A member of the far-right Alternative for Germany (AfD) party, known for its anti-Muslim rhetoric, has surprised observers by converting to Islam.
Arthur Wagner sat on the party's executive committee in the state of Brandenburg but recently stepped down for reasons he says are unrelated.
The 48-year-old, who is still a member of the party, told one newspaper that it was a "private matter".
On its website, the AfD proclaims that "Islam does not belong in Germany".
AfD supporters have regularly held anti-Islam rallies, and in last year's federal elections the party used posters depicting housewives in niqab (face veils) to press home its message.
But a spokesman for the party in Brandenburg has insisted that Mr Wagner's conversion is "no problem" for the party.
"Religion is a private matter. We support the constitutional right of religious freedom," Daniel Friese was quoted as saying.

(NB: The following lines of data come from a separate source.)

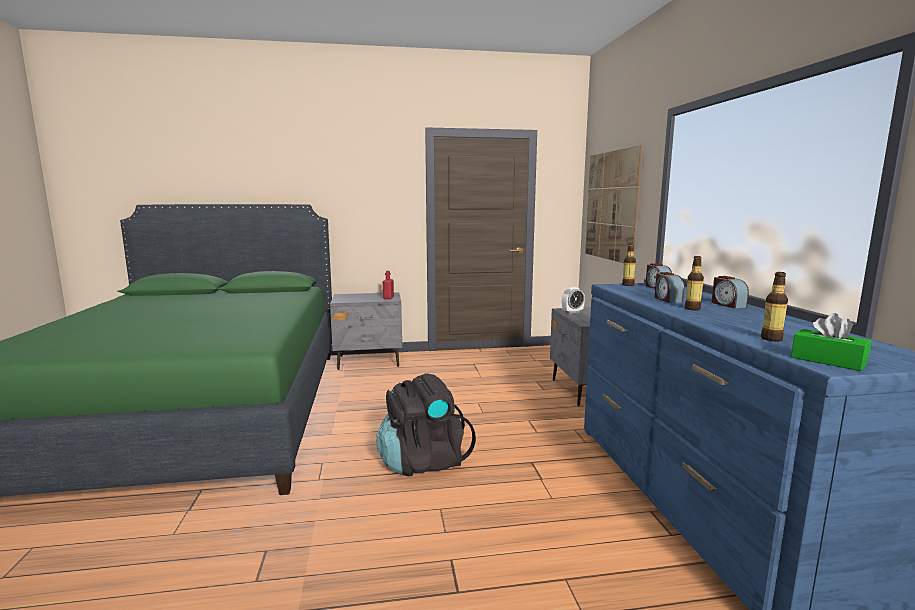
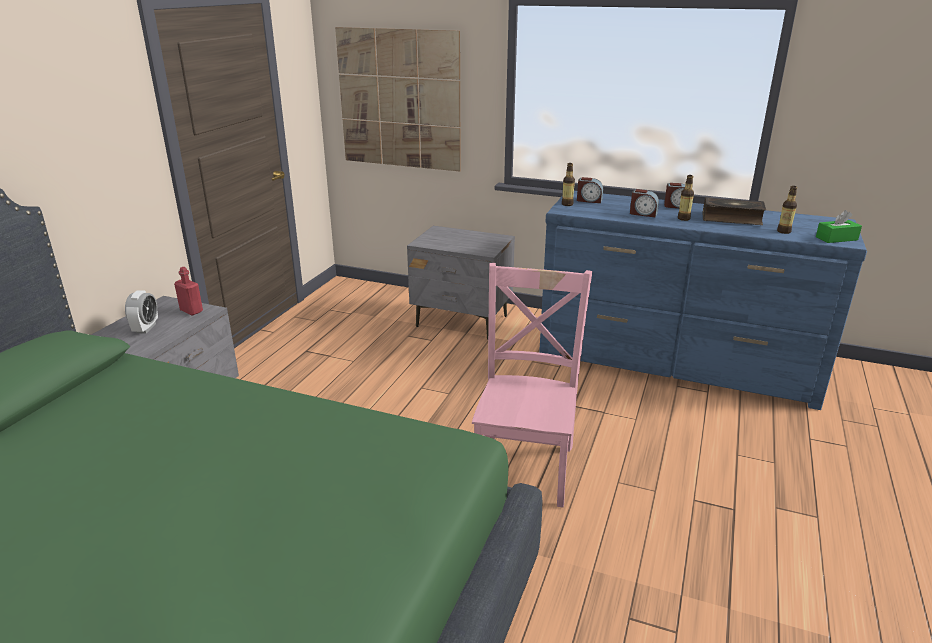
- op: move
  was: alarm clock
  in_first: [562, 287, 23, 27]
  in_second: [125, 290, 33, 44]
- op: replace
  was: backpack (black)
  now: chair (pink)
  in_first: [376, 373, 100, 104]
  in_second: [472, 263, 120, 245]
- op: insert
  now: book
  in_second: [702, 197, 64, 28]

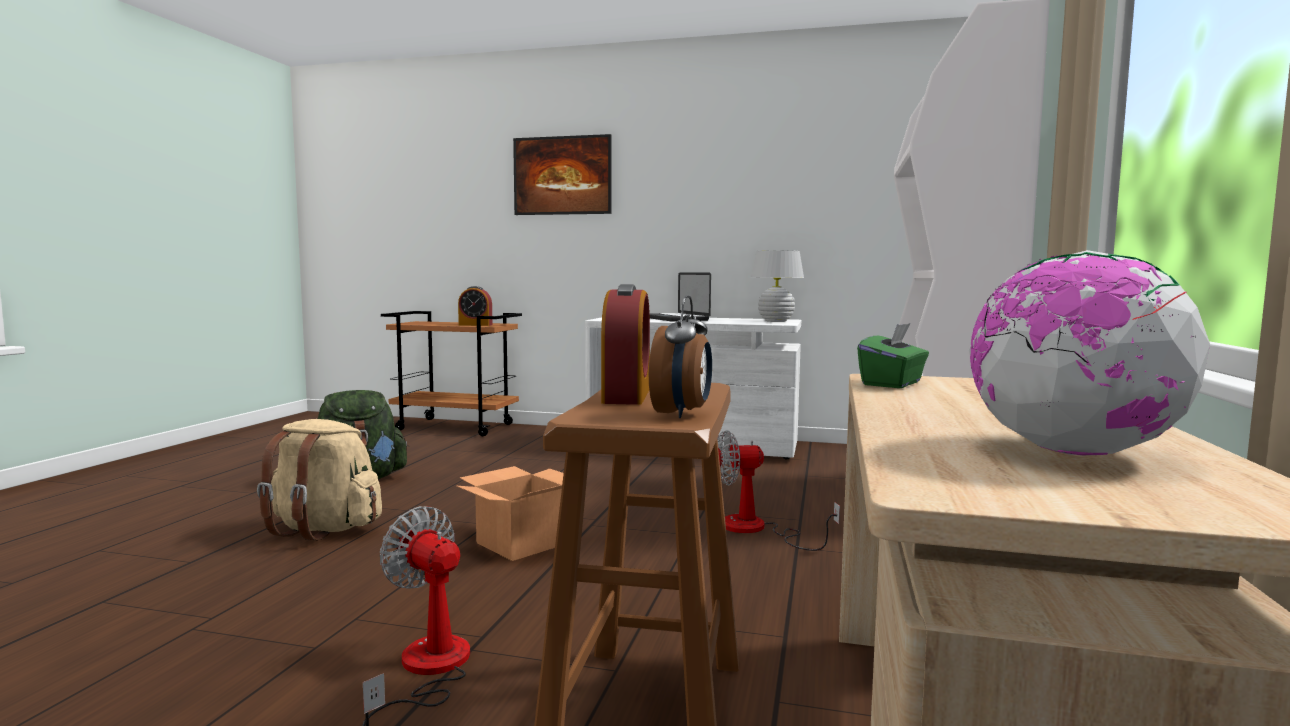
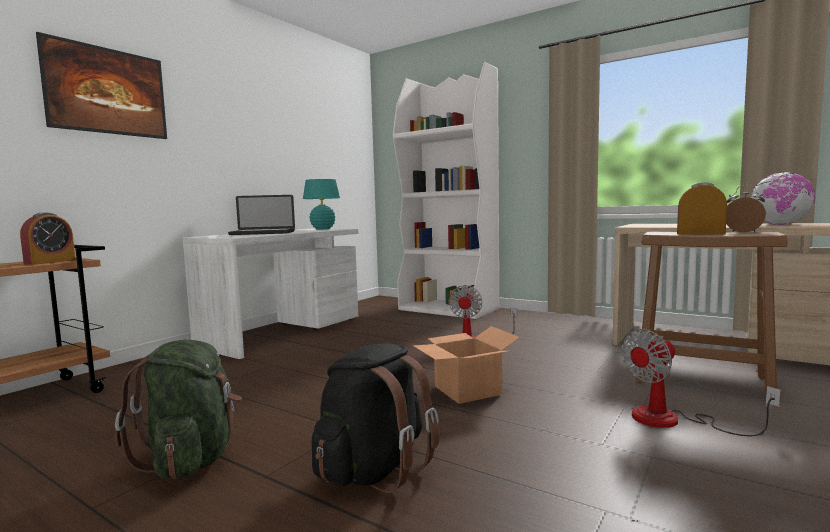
- op: recolor
  was: table lamp (white)
  now: table lamp (turquoise)
  in_first: [751, 250, 53, 72]
  in_second: [303, 179, 37, 51]
- op: delete
  was: tissue box (green)
  in_first: [857, 323, 72, 65]
- op: recolor
  was: backpack (beige)
  now: backpack (black)
  in_first: [257, 419, 125, 121]
  in_second: [312, 343, 127, 150]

Mr Wagner, who is of Russian origin, previously belonged to German chancellor Angela Merkel's Christian Democratic Union (CDU) party.
However in a video published in 2017, he is shown saying that although he had once been an admirer of Mrs Merkel, her decision to open the door to hundreds of thousands of migrants during the 2015-16 crisis had proved he was "totally wrong".
He claimed Germany had "mutated into another country" as a result.
Mr Wagner was also listed as previously belonging to a group called "Christians in the AfD".
The AfD won its first parliamentary seats in the last election, becoming the third party with 12.6% of the vote.